Design and participants: Aboriginal community-controlled, community-based, multicentre, double-blind, randomised controlled trial in eight Aboriginal Community Controlled Health Services across northern Australia, involving 147 Aboriginal children with CSOM.
Main outcome measures: Resolution of otorrhoea (clinical cure), proportion of children with healed perforated tympanic membrane (TM) and improved hearing, 10–21 days after starting treatment.

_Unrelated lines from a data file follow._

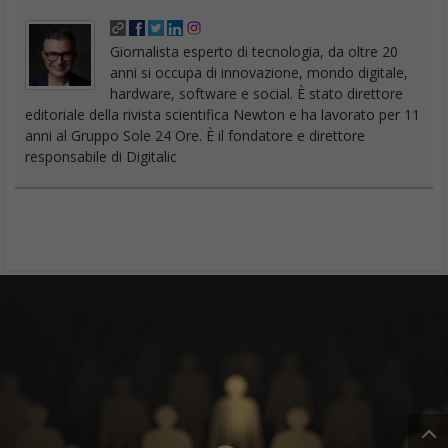
Giornalista esperto di tecnologia, da oltre 20
anni si occupa di innovazione, mondo digitale,
hardware, software e social. È stato direttore
editoriale della rivista scientifica Newton e ha lavorato per 11
anni al Gruppo Sole 24 Ore. È il fondatore e direttore
responsabile di Digitalic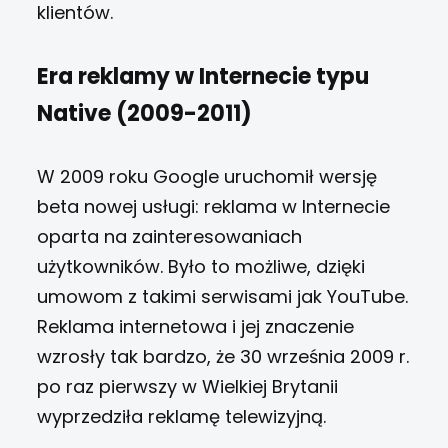
klientów.
Era reklamy w Internecie typu
Native (2009-2011)
W 2009 roku Google uruchomił wersję
beta nowej usługi: reklama w Internecie
oparta na zainteresowaniach
użytkowników. Było to możliwe, dzięki
umowom z takimi serwisami jak YouTube.
Reklama internetowa i jej znaczenie
wzrosły tak bardzo, że 30 września 2009 r.
po raz pierwszy w Wielkiej Brytanii
wyprzedziła reklamę telewizyjną.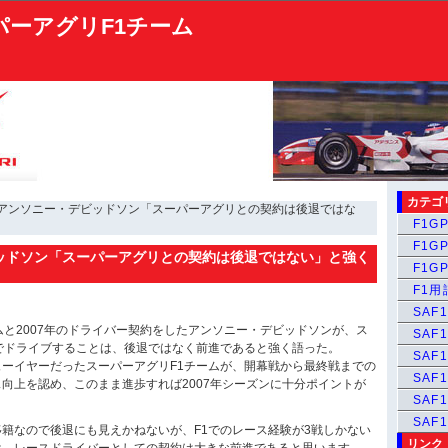
パーアグリF1チーム
カテゴ
 アンソニー・デビッドソン「スーパーアグリとの契約は後退ではな
F1GP
F1GP
ッドソン「スーパーアグリとの契約は後退ではない」と強く
F1GP
F1
SAF1
ムと2007年のドライバー契約をしたアンソニー・デビッドソンが、ス
SAF1
でドライブすることは、後退ではなく前進であると強く語った。
SAF1
ーイヤーだったスーパーアグリF1チームが、開幕戦から最終戦までの
SAF1
向上を認め、このまま進歩すれば2007年シーズンに十分ポイントが
SAF
SAF
籍なので後退にも見えかねないが、F1でのレース経験が3戦しかない
リンク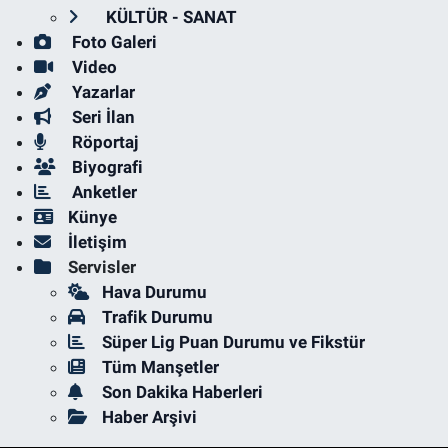
KÜLTÜR - SANAT
Foto Galeri
Video
Yazarlar
Seri İlan
Röportaj
Biyografi
Anketler
Künye
İletişim
Servisler
Hava Durumu
Trafik Durumu
Süper Lig Puan Durumu ve Fikstür
Tüm Manşetler
Son Dakika Haberleri
Haber Arşivi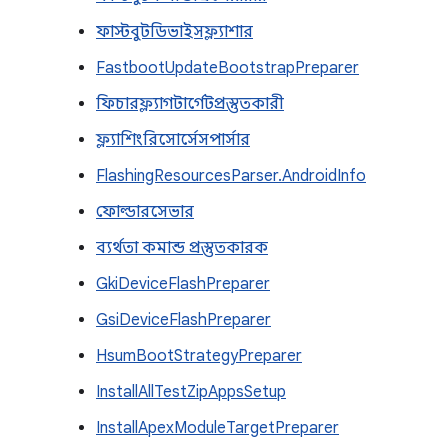
ফাস্টবুটডিভাইসফ্ল্যাশার
FastbootUpdateBootstrapPreparer
ফিচারফ্ল্যাগটার্গেটপ্রস্তুতকারী
ফ্ল্যাশিংরিসোর্সেসপার্সার
FlashingResourcesParser.AndroidInfo
ফোল্ডারসেভার
ব্যর্থতা কমান্ড প্রস্তুতকারক
GkiDeviceFlashPreparer
GsiDeviceFlashPreparer
HsumBootStrategyPreparer
InstallAllTestZipAppsSetup
InstallApexModuleTargetPreparer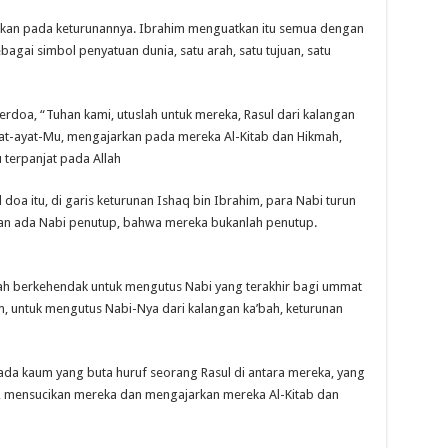
iskan pada keturunannya. Ibrahim menguatkan itu semua dengan
gai simbol penyatuan dunia, satu arah, satu tujuan, satu
doa, “Tuhan kami, utuslah untuk mereka, Rasul dari kalangan
-ayat-Mu, mengajarkan pada mereka Al-Kitab dan Hikmah,
 terpanjat pada Allah
 doa itu, di garis keturunan Ishaq bin Ibrahim, para Nabi turun
an ada Nabi penutup, bahwa mereka bukanlah penutup.
llah berkehendak untuk mengutus Nabi yang terakhir bagi ummat
, untuk mengutus Nabi-Nya dari kalangan ka’bah, keturunan
ada kaum yang buta huruf seorang Rasul di antara mereka, yang
 mensucikan mereka dan mengajarkan mereka Al-Kitab dan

Results: 111 children aged 1–14 years (CIP, 55; FGD, 56) completed treatment. CSOM cures occurred in 64% (CIP, 76.4%; FGD, 51.8%), with a significantly higher rate in the ciprofloxacin group (P = 0.009, absolute difference of 24.6% [95% CI, 15.8%–33.4%]). TM perforation size and the level of hearing impairment did not change. Pseudomonas aeruginosa was the most common bacterial pathogen (in 47.6%), while respiratory pathogens were rare (in 5.7%).
Conclusions: Twice-daily ear cleaning and topical ciprofloxacin is effective at community-level in achieving cure for CSOM. Healthcare providers to Aboriginal children with CSOM should be given special access to provide ototopical ciprofloxacin as first-line treatment.